Selection:

# Beckley WV Bi-color adlt F- lovely lady,spayed



## FORRUGER (Jan 3, 2006)

This lovely soft earred lady looks like she's put in a number of faithful years to her owners, and in turn they repay her by having their neighbor take her to the local kill shelter!! The neighbor didn't even know her name to tell them, but did say the owners said she's about 8 yo. And by all indication is already spayed.

Granted I don't know the circumstances of why they got rid of her... but in seeing this sweetheart she looks like she's been well cared for, brushed regularly and hasn't missed too many meals. Not much seems to bother her... she pays no attention to other dogs or cats. Just a big sweet girl who has a wonderful outlook on life and could use to go on a diet  . 

The shelter hasn't put her on their site yet. Being an owner turn-in her hold time is VERY limited. If anyone can help her find a home please call the shelter asap.

*Humane Society of Raleigh County Inc.* 
325 Gray Flats Road 
P. O. Box 115 
Beckley, WV 25802 
Phone: 304-253-8921
Email: [email protected]


----------



## Anja1Blue (Feb 27, 2008)

Forruger, you find the cuties! Morning bump for the full figured gal........who doesn't have much time.
______________________________________
Susan

Anja SchH3 GSD
Conor GSD
Blue BH WH T1 GSD - waiting at the Bridge


----------



## eberesche (Aug 4, 2007)

Evening BUMP for the pretty lady!


----------



## FORRUGER (Jan 3, 2006)

Anja1Blue said:


> Forruger, you find the cuties! Morning bump for the full figured gal........who doesn't have much time.
> ______________________________________
> Susan
> 
> ...


These lovely girls seem to have a way of finding me....thru the shelter workers!! I'm so hoping this sweetheart will get out of there. The shelter director thinks her owners 'did her dirty' by having the neighbor take her to the shelter! I agree.!!


----------



## eberesche (Aug 4, 2007)

Her owners really did her dirty alright.
If there was any way I could possibly take on another I would.


----------



## FORRUGER (Jan 3, 2006)

bump


----------



## FORRUGER (Jan 3, 2006)

HOORAY... This big sweetheart got adopted.... actually the neighbors came back and adopted her!!!! Thank goodness for kind hearted people.


----------



## paulag1955 (Jun 29, 2010)

Oh, bless those neighbors!


----------

Given exercise 1: In the stretch of the entries from the line containing "phylum: Tracheophyta" through the end of the entries, replace "scientific name" with "Latin name" and give those lines again with everything else unchanged.

Raw records
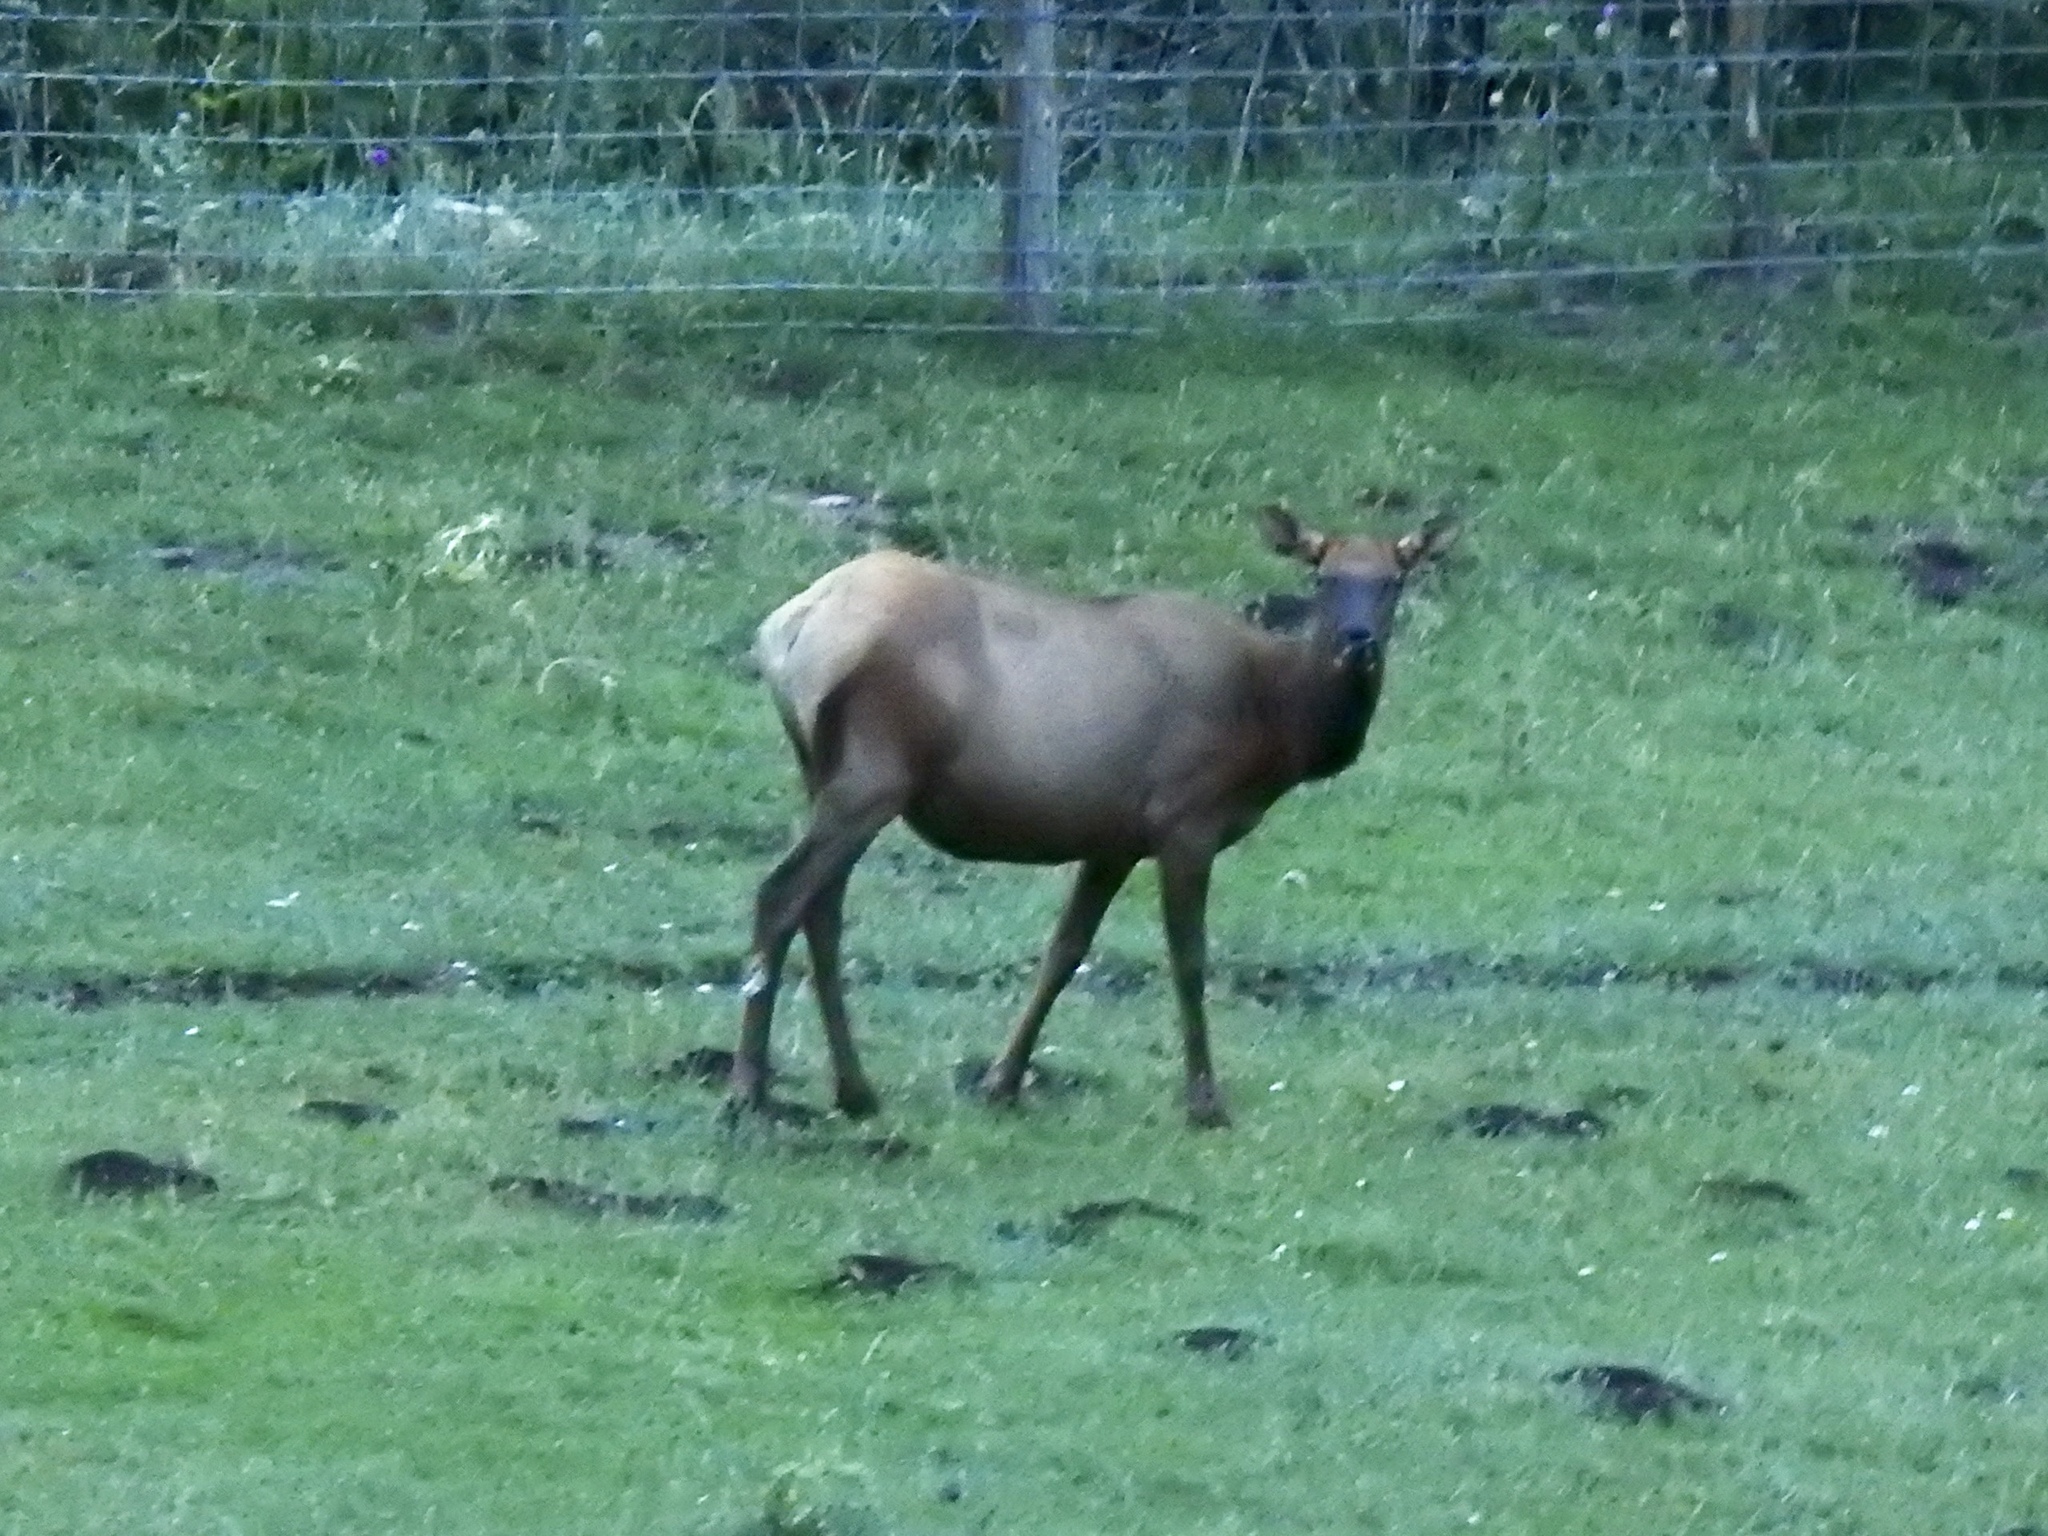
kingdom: Animalia
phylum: Chordata
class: Mammalia
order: Artiodactyla
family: Cervidae
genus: Cervus
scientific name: Cervus elaphus
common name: Red deer
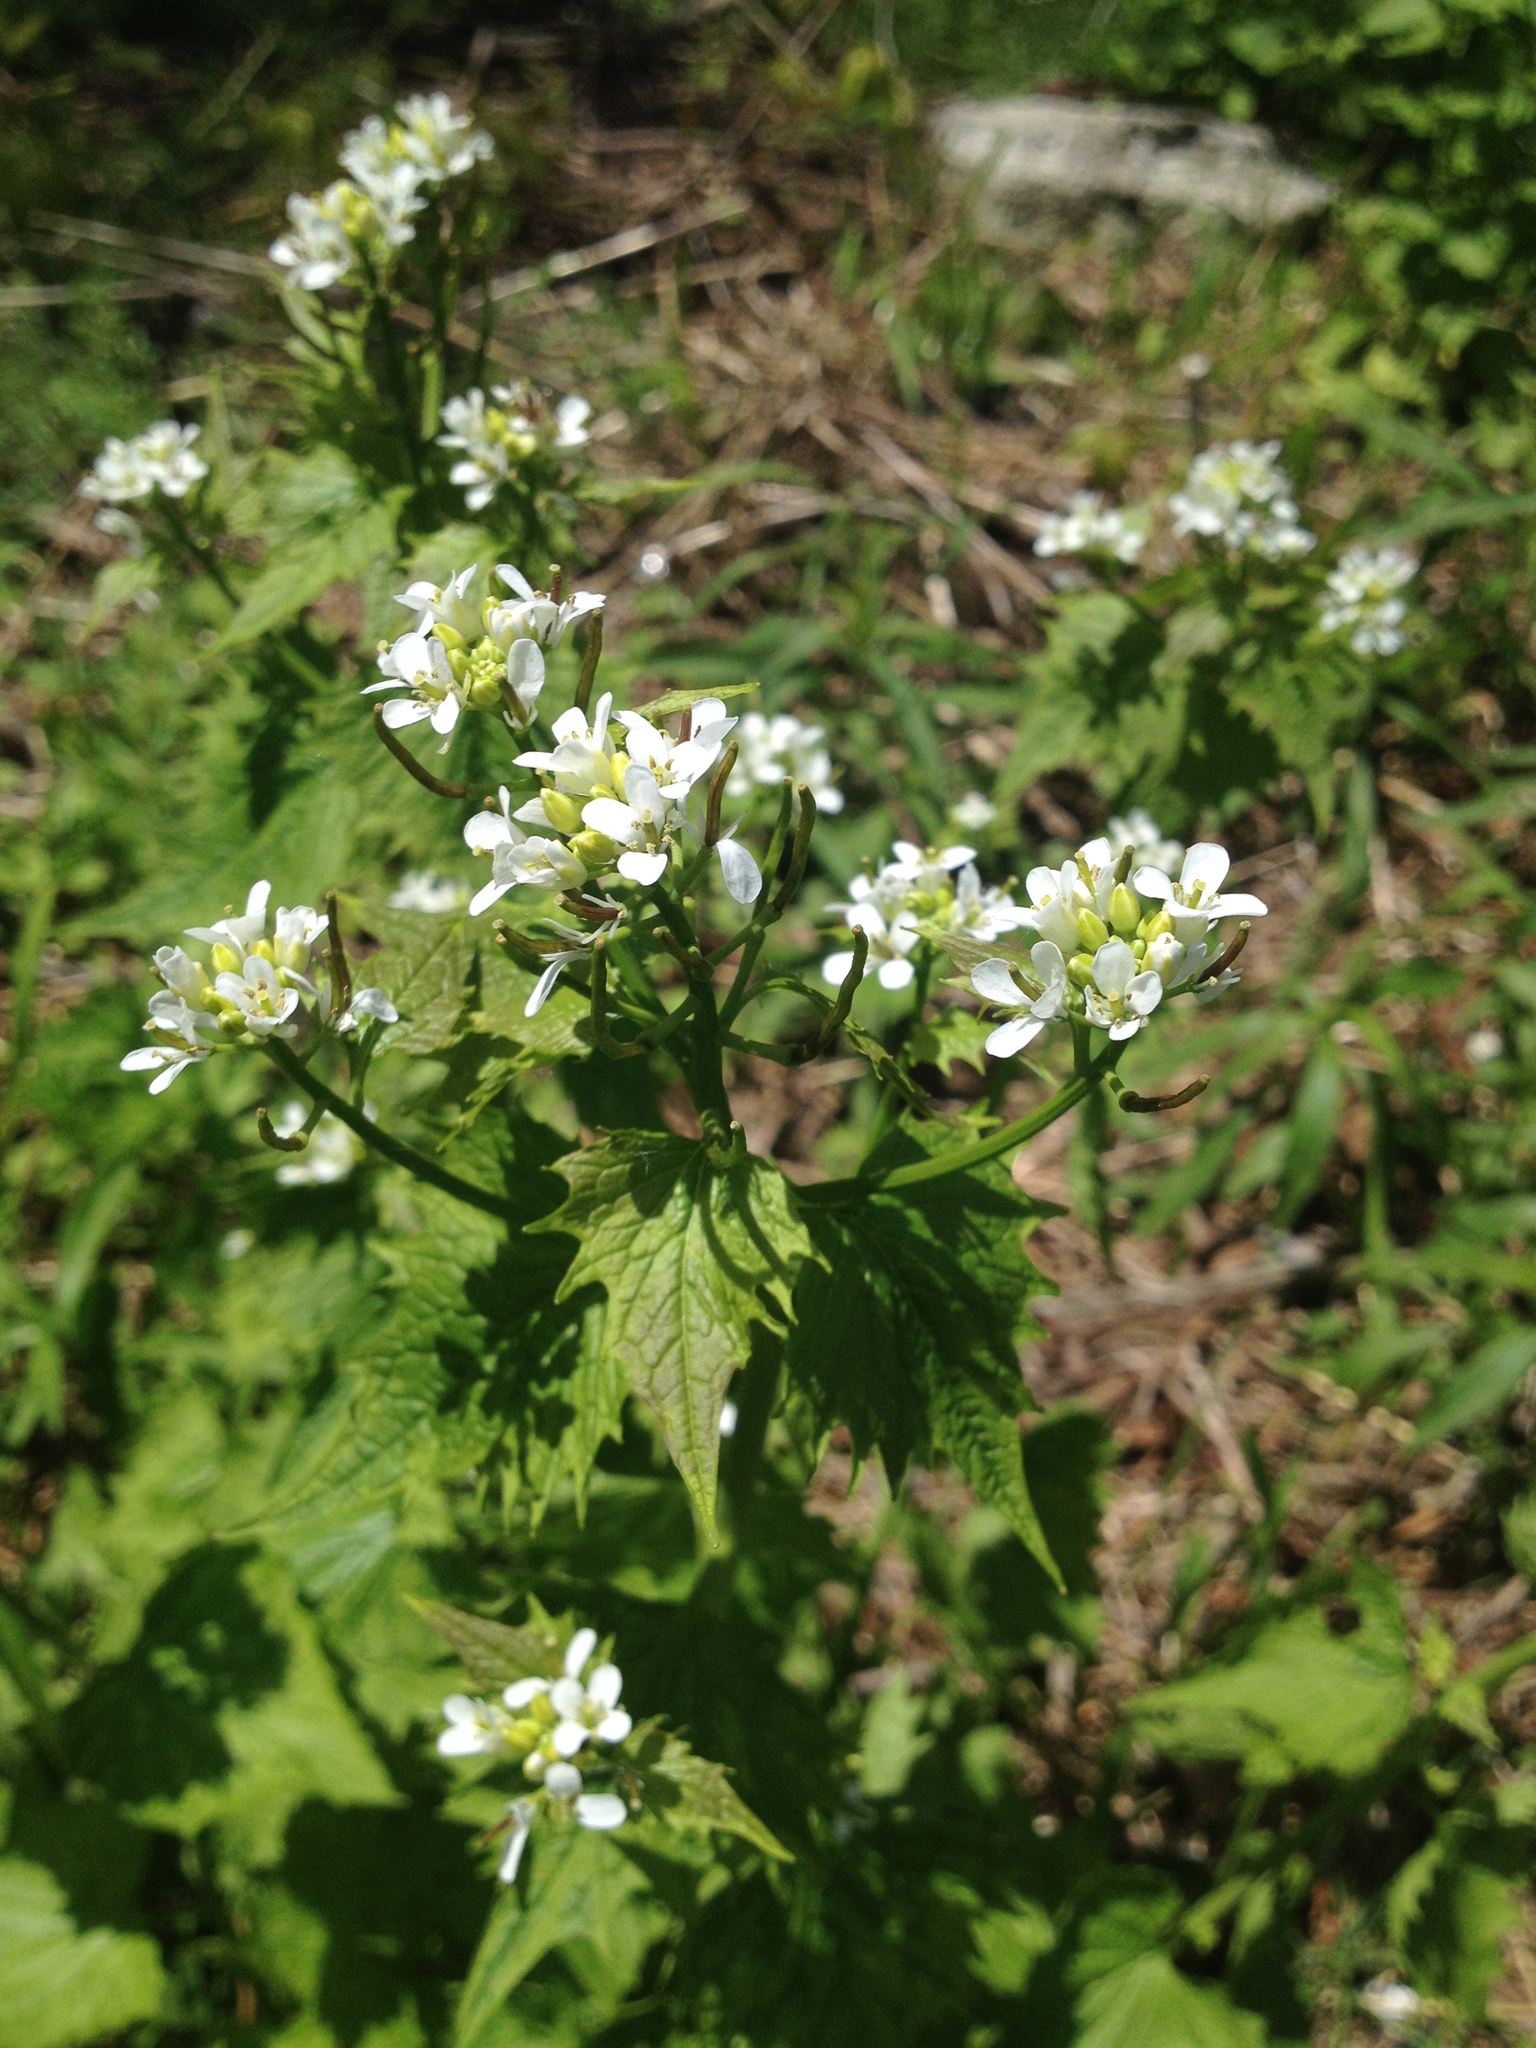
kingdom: Plantae
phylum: Tracheophyta
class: Magnoliopsida
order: Brassicales
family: Brassicaceae
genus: Alliaria
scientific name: Alliaria petiolata
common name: Garlic mustard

Given exercise 2: Reproduce the stretch of the thread about the Beckley shelter dog from "HOORAY... This big" through "bless those neighbors!" word for word.

Correct answer 1:
phylum: Tracheophyta
class: Magnoliopsida
order: Brassicales
family: Brassicaceae
genus: Alliaria
Latin name: Alliaria petiolata
common name: Garlic mustard

Correct answer 2:
HOORAY... This big sweetheart got adopted.... actually the neighbors came back and adopted her!!!! Thank goodness for kind hearted people.


----------



## paulag1955 (Jun 29, 2010)

Oh, bless those neighbors!